Full Application

Your Linguistic Reach
Speakrow.com is a web app that shows what share of the world's population you can communicate with based on the languages you speak. You select the languages you know, and the app instantly updates an interactive world map to show where you can communicate. It also calculates your overall global coverage, provides a survival score, and breaks down your reach by continent with simple summary statistics.
Languages are the primary medium through which human beings establish mutual understanding, yet the question “what fraction of humanity could I actually communicate with?” has no easily accessible answer. Existing resources provide pieces of this puzzle, like Ethnologue (Eberhard et al. 2025) catalogues over seven thousand living languages with speaker estimates, the Unicode CLDR (Unicode Consortium, n.d.) maps languages to territories with population percentages, and the CIA World Factbook (Central Intelligence Agency, n.d.) publishes prose descriptions of each country’s linguistic composition; however, not many tool synthesises these inputs into an interactive, user friendly experience that lets a person select their languages and immediately see the result on a world map.
Speakrow was built to fill this gap. It is a publicly accessible web application in which a user selects one or more languages and receives, in real time, an estimate of the percentage of humanity they can communicate with, visualised as a colour-coded world map accompanied by per-country, per-continent, and global statistics. The application addresses a question that is at once personal (how far does my linguistic repertoire reach?).
Building such a system requires solving three interconnected problems. First, a reliable dataset must be assembled that maps languages to countries with population percentages: a task complicated by the absence of any single authoritative source and by systematic biases in the sources that do exist. Second, a computation model must handle the fundamental challenge of double-counting: in a country where 100% speak Language A and 80% also speak Language B, selecting both languages does not grant access to 180% of the population. Third, the user interface must make the results legible and engaging, with instantaneous feedback on every interaction, so that the experience feels exploratory rather than analytical.
The Unicode Common Locale Data Repository (CLDR) is maintained by the Unicode Consortium
with contributions from Apple, Google, Microsoft, and IBM, among others.
Its territoryInfo.json file encodes, for each of the
world’s territories, an estimated total population and a
languagePopulation object listing every language spoken
there. Each entry includes a populationPercent field, the
estimated share of the territory’s population with meaningful
proficiency in the language, and an officialStatus field
indicating whether the language holds official, de facto
official, or regional official status. This file served as the
foundation for all country-language relationship data in the
project.
Three supplementary files were drawn from the same CLDR repository: languages.json
(English display names for ISO 639 language codes),
territories.json (English display names for ISO 3166
territory codes), and the ISO 3166 country table maintained by
Duncalfe (Duncalfe,
n.d.), which supplied alpha-3 codes, numeric codes, and the
regional classifications used for continent assignment.
The dataset was restricted to 197 entities: the 193 United Nations member states plus Palestine (PS), the Holy See (VA), Kosovo (XK), and Taiwan (TW). All overseas territories, dependent territories, and special administrative regions were excluded as independent entries but their language data was consolidated into the records of their sovereign parent countries.

**Tasks to carry out:**
1. Write out the Speakrow page from "Speakrow was built" to "linguistic repertoire reach?).".
2. According to the Speakrow page, which CLDR file served as the foundation for all country-language relationship data in the project?
3. Summarize the Speakrow page in three sentences.
Answer from the Speakrow page alone.

**Extracted information:**
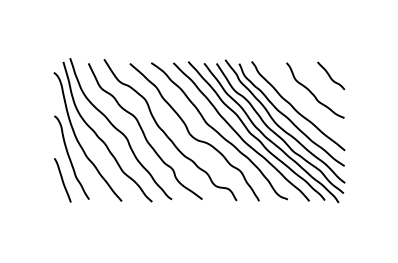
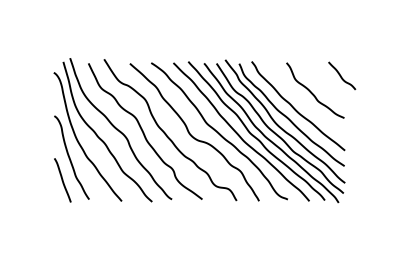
curve at (330, 75) position: (330, 75) -> (341, 75)
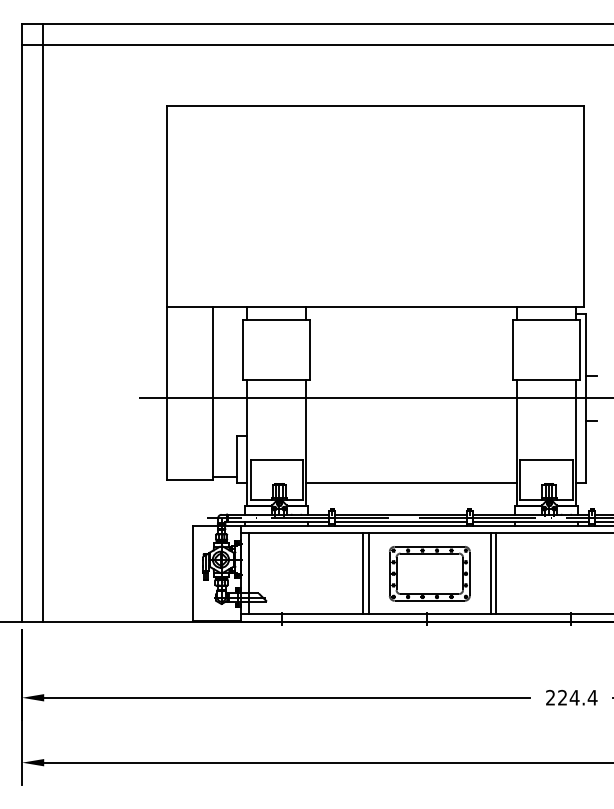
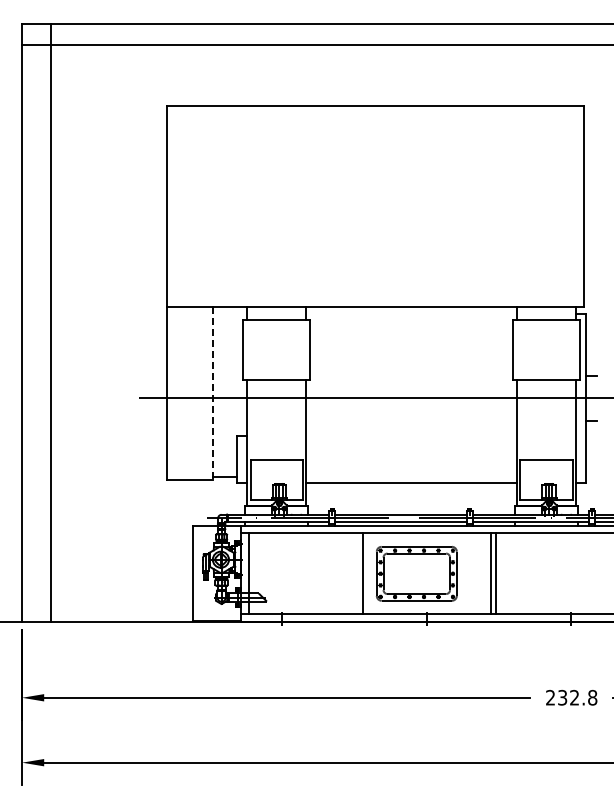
line at (43, 323) position: (43, 323) -> (51, 323)
line at (213, 393): solid -> dashed
line at (369, 573): present -> none
part at (429, 573) position: (429, 573) -> (416, 573)
text at (577, 697): 224.4 -> 232.8
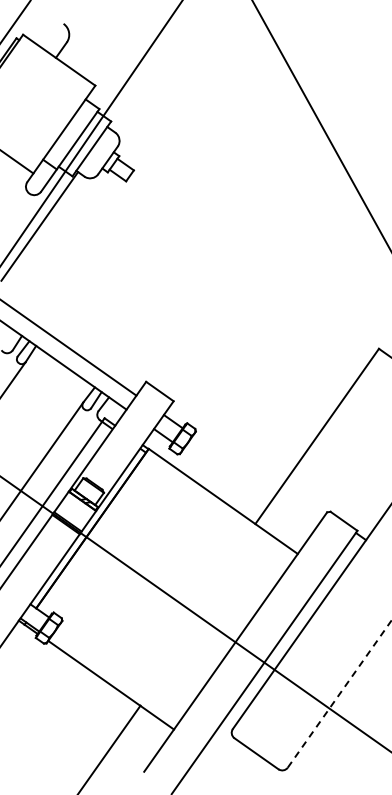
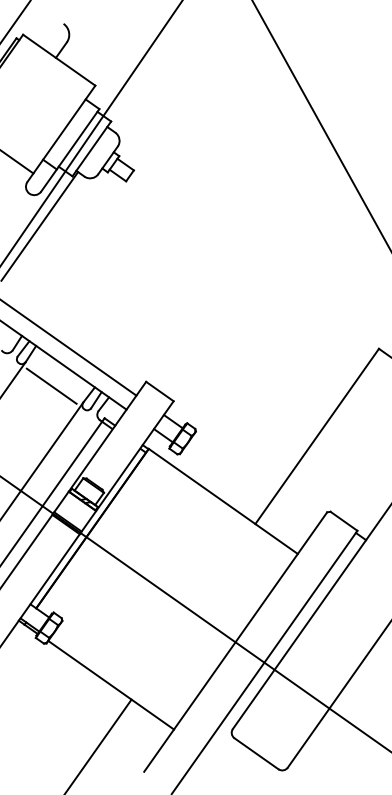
line at (51, 386): none -> present
line at (339, 694): dashed -> solid
line at (109, 748) position: (109, 748) -> (98, 745)
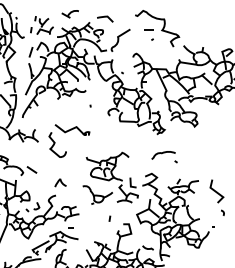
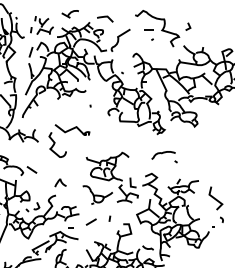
line at (188, 26): none -> present
part at (216, 197) position: (216, 197) -> (215, 204)
line at (90, 221): none -> present
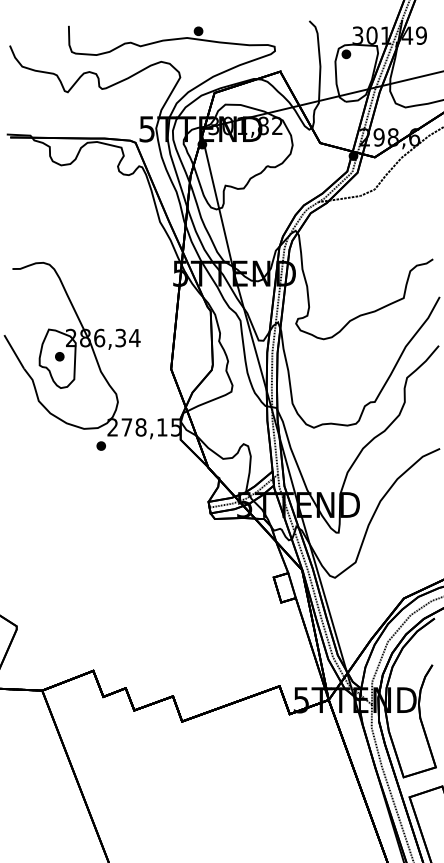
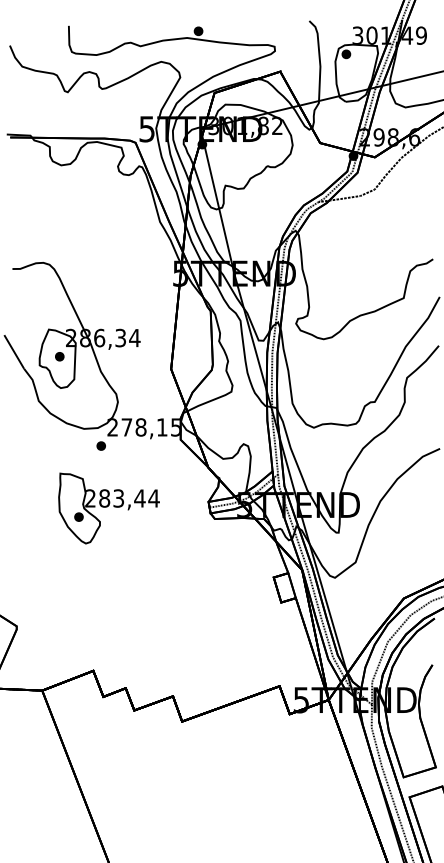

**Solutions by task:**
1.
Speakrow was built to fill this gap. It is a publicly accessible web application in which a user selects one or more languages and receives, in real time, an estimate of the percentage of humanity they can communicate with, visualised as a colour-coded world map accompanied by per-country, per-continent, and global statistics. The application addresses a question that is at once personal (how far does my linguistic repertoire reach?).

2. The territoryInfo.json file.

3. Speakrow is a web app where users select the languages they know and see an interactive world map showing where they can communicate, along with their overall global coverage, a survival score, and a breakdown by continent. Building it required assembling a dataset that maps languages to countries with population percentages, handling double-counting when several languages are selected, and designing an interface with instantaneous feedback. The data came mainly from the Unicode CLDR's territoryInfo.json and supplementary files, and the dataset was restricted to 197 entities, with territories' language data folded into their sovereign parent countries.